I didn't realize that her wholeheartedness towards me would change my mindset about emotional feelings toward a counterpart.

I had no idea that a sense of losing someone so precious in my life would feel this heavy the time we reunited and as I learned that I could no longer reach out to her.

And being alone with Hyeyoon on a trip like this was bliss yet torture to me, that made me failed to control my action toward her. No one would understand how I yearned for her. I was with her all the time these past two days but I couldn't reach her.

I missed her so bad. I missed her being in my embrace and her scent that I could inhale as I engulfed her tiny body into a hug.

I shut my eyes tiredly as I recalled the event at Xiamen Branch. I lost control of myself the moment her delicate body was in my hand. She was so irresistible that I had zero power against myself around her.

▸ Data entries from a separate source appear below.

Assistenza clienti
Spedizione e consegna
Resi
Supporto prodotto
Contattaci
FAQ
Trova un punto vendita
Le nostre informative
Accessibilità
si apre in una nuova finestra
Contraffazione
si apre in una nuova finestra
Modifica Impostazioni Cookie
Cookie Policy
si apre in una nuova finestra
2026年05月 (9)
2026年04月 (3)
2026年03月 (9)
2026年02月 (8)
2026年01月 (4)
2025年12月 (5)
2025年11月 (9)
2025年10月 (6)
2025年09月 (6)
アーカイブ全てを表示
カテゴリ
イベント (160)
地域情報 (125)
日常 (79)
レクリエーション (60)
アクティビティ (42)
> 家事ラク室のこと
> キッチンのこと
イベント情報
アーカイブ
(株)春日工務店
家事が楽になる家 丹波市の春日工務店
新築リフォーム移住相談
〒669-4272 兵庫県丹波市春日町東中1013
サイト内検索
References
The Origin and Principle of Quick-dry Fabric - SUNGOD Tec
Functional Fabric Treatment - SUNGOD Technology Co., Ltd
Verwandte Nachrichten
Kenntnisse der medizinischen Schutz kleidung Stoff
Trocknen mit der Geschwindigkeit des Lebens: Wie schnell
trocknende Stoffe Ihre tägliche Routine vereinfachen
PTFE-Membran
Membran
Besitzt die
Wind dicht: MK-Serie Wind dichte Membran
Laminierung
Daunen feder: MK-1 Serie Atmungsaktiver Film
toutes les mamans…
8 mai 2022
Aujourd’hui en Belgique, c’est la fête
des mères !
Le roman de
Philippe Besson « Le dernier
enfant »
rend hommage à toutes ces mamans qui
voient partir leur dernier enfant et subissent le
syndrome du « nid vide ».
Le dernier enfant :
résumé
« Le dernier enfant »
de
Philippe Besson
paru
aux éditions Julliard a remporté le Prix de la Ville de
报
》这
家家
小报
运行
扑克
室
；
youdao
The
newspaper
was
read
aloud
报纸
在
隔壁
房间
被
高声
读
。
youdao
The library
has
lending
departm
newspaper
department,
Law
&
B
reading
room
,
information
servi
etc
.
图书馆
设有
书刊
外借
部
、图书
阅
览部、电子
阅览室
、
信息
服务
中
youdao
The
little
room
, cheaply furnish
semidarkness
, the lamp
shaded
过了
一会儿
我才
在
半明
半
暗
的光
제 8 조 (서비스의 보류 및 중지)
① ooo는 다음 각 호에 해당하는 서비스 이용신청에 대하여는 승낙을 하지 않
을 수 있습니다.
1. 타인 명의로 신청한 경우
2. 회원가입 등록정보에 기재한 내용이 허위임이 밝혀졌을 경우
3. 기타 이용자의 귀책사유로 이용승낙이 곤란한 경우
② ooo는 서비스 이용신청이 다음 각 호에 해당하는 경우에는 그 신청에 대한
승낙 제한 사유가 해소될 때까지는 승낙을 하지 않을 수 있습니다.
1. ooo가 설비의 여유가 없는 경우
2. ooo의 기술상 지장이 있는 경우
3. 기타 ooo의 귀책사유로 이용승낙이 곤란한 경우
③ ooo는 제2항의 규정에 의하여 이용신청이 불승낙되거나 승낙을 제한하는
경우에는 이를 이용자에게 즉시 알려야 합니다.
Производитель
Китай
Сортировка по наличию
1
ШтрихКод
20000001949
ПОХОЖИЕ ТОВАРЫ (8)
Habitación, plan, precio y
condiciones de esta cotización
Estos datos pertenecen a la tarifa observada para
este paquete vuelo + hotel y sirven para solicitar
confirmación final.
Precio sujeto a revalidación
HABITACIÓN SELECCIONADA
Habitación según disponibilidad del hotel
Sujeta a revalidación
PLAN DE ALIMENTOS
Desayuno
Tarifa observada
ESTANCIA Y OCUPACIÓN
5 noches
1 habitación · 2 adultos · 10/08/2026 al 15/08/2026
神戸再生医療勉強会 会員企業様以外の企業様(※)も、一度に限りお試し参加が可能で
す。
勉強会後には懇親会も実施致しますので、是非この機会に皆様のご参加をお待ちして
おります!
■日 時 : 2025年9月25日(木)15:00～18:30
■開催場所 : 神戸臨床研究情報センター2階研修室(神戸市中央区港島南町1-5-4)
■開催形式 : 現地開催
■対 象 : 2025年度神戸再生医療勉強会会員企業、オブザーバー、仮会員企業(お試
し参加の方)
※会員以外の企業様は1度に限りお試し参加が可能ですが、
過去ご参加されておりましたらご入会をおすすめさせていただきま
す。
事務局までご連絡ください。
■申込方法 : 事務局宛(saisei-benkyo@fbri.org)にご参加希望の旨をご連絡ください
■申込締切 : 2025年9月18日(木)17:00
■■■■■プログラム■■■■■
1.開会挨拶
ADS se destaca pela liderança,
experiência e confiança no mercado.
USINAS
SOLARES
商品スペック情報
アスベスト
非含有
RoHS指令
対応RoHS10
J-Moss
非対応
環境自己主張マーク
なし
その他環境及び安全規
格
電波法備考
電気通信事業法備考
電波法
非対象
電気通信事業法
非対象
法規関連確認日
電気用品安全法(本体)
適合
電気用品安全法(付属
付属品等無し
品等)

I was longing for her. My heart was longing for her. I missed her touch on me. I missed every part of her and I couldn't help myself when I saw her crying because of my wrongdoings.

I knew I've hurt her in the past and I did wish that there would be another chance for me to remedy all her pain; another chance to be loved by her once again.

All the wrong deeds I had done to her were thrown back to my face by her words earlier. She slapped me hard with her boldness, the boldness that I hadn't known she'd be able to possess. And all she said was painfully true.

A simple sorry wouldn't be enough to make up for all my mistakes to her. She had the very right to be angry at me right now. She could hate me, too if she wanted to.

I slipped the watch back into my pocket and slowly got up from the seat. I had been here for more than 20 minutes already. The train decreased the speed and arrived at the transit station.

I slowly walked to the compartment's end and slid the door open. I should be back.
I walked past a few passengers that had just got on the train and tried to find their seats. I saw my seat and Hyeyoon was still in her seat.

As I stood by the seat, I saw her fell asleep with her head leaned to the window. She must be felt uncomfortable in that position. I sat on my seat and checked on her and was about to fix her sleeping position when I saw the trace of tears ran down her soft cheek.

She was crying again.

I sighed helplessly.

What should I do to you, Hyeyoon?

Was it a bad move of entering her life again? I always made her cry thus I was no good for her. I didn't deserve her, and yes, she did deserve someone better than me. The thought I just had was torturing me. It crushed the pride and the ego I was always been proud of for all this time.

I sighed in desperation.

I didn't use to feel things such as remorse or repentance upon everything that had happened. Let alone my life had been hard and difficult already, hence I always had the thought of keep moving on and busily doing my best.

Moreover with all these romance things. Life is not all about love, right? At least, that was what I'd always have in mind. Until this girl came into my life and everything was turned upside down.

"What have you done to me, Hyeyoon?"
I muttered lowly as I took the blanket from the cabin baggage above and quietly pulled it to cover her body. I set the lighting off and tuned down the air conditioner. Giving her more comfortable surroundings to rest.

* * *

The calling for the last stop was announced 10 minutes before the arrival. I opened my eyes and looked around. Hyeyoon was still sleeping.
I decided to slowly reach out to her and woke her up gently.